The boat owner, a kindly ex-army officer, who eccentrically enough, taught sailing to squaddies in his early army years. He had reams of amusing tales of daring do: sailing without any engine in the Baltic Sea in winter was just one of his yarns that would enthrall us with wonder and trepidation. As a consequence of his army training our boat would be well prepared and nothing left to chance, although his idea of provisions still revolved around basic army rations of indeterminate age and all coming out of a tin. He barked orders at us in military style and soon his crew mates, despite all being in late middle age and successful business people in their own right, would immediately revert to eleven year olds and desperately try to carry out the skipper’s demands without either falling in or winding sheets the wrong way around the winch.
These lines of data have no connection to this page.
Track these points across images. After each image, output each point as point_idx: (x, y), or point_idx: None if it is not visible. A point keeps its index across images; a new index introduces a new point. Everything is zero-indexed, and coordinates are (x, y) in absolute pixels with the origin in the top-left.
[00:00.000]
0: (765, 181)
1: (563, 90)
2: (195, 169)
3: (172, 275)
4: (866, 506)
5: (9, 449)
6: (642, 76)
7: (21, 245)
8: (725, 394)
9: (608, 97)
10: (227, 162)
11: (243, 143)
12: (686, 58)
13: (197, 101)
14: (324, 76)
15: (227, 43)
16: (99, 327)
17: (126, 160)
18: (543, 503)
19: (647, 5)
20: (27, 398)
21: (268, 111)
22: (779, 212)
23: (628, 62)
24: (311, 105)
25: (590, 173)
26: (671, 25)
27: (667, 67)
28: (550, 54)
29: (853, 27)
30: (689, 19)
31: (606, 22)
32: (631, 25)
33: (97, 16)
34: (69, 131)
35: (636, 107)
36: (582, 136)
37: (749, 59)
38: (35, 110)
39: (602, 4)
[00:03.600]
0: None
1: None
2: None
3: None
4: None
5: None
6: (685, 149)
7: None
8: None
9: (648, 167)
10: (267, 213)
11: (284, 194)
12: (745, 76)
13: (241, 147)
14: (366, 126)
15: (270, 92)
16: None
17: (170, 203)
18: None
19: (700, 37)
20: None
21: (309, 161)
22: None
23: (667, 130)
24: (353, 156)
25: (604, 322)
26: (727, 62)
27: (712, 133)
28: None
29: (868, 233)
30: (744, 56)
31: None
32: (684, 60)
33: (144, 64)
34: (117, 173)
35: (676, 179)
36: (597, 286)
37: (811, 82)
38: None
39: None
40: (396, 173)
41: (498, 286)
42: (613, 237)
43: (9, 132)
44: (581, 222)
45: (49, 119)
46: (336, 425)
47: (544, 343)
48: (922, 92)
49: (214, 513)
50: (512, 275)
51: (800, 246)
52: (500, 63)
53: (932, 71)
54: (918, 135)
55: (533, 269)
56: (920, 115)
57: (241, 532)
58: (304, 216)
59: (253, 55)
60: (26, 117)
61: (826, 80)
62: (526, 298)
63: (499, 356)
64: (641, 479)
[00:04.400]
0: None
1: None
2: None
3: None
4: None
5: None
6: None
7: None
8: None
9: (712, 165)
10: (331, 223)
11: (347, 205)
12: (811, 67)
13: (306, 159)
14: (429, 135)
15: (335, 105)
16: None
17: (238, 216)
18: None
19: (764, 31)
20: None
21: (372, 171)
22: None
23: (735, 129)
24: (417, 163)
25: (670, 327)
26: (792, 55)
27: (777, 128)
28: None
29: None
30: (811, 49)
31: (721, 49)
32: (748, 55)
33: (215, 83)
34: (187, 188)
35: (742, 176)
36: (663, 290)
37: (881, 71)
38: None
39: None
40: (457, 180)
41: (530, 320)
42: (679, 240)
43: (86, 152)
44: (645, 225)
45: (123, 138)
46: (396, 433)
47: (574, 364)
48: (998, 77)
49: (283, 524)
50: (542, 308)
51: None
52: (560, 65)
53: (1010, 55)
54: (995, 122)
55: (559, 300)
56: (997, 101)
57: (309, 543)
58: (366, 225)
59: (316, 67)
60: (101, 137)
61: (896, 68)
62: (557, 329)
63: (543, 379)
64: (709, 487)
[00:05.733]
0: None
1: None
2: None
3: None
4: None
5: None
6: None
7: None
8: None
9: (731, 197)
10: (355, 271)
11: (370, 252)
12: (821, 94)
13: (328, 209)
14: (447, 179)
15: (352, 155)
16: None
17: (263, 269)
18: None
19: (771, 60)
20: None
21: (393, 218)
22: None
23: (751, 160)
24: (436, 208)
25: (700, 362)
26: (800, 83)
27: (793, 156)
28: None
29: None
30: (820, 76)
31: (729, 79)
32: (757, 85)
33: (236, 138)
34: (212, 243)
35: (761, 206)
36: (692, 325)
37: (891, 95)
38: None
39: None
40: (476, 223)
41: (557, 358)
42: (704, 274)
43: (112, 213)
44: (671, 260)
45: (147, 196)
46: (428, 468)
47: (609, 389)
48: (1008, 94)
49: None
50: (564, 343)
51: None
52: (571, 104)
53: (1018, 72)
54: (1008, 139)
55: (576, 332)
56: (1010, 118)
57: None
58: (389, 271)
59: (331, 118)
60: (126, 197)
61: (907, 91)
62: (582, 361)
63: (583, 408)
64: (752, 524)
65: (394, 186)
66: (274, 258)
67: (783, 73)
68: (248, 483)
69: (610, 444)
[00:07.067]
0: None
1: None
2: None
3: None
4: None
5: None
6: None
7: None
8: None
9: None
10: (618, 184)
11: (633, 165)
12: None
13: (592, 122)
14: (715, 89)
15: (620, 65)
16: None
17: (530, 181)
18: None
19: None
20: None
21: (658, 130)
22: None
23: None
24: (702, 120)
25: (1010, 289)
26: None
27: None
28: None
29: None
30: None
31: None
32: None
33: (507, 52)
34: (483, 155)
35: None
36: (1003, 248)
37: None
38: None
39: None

This necessary hectoring added to the tally of reasons why each year I vowed never to step aboard his thirty three foot ketch again.

However, a refusal to join the usual crew would be seen as a mutinous insult to its proud owner. As the years rolled by the boat had become to show its age; mold gathered inside the cabin, the ageing fibreglass hull permeated more water than was healthy and on the last voyage I undertook, the heads – the toilet to you land lubbers – was on the blink, issuing forth a malodorous effluvium.

On our first night we dined at the local yacht club. Our captain had recently been admitted as a member of this illustrious body of tottering, gin imbibing, ancient mariners and us crew members were all on their best behaviour, minding our Ps and Qs. The fare was reminiscent of school dinners – cabbage soup a menu staple, although the lasagna was quite acceptable but the oil and vinegar dressing for the salad had been made a few days earlier just to prove that modernity in the club’s kitchens was a slow process. Our fellow diners were all aged about one hundred with plenty of claret-scarred faces in evidence; respect for etiquette essential and having well-connected relations an important asset- an admiral in the family even with vice like tendencies was helpful and hastened the bar service – you can never get a pink gin fast enough after an exhausting evening pulling on your monogrammed blazer. It was like stepping back into the worst  golf club you could envisage, a time-warped anachronism and another mark in my inventory of reasons not to sail in England again.

Next morning we plan to set sail for Cherbourg, with favourable tides and good winds it should be an agreeable ten to twelve hour sail across the busiest shipping lanes in the world. After an overnight in Cherbourg we’d then have an easy to four to five hour sail to our destination at the pretty little fishing port of St. Vaast la Hougue, on the Normandy coast. Here, we planned to rest up, eat, drink and be merry on local oysters, moules marinière and good wine – once the crew took over the galley and responsibility for purchasing the ship’s stores. But there’s a snag. The weather.

We checked the BBC and Met office forecasts in the chart room of the yacht club. It did have some uses. Both forecasts were very poor. Six to force seven winds gusting to storm force eight & nine, visibility poor, seas rough or as they say in France, ‘trés agitée!’ Sailing was a non-starter. We looked at the following day: force five to six gusting to seven, seas rough but becoming force four to five later – a better if still bumpy prospect.

We filled in the day with a short dash across the Solent to Yarmouth on the Isle of Wight. Here we ate in an already flagging restaurant which had only opened six weeks previously, even then it looked as if it was going to close for good after we left. It needed a severe dose of Gordon Ramsay’s bad language to breathe some life into the place. I felt sorry for the owners, the dreadful summer and an incompetent cook had not helped their fledgling venture. We pined for the yacht club across the water.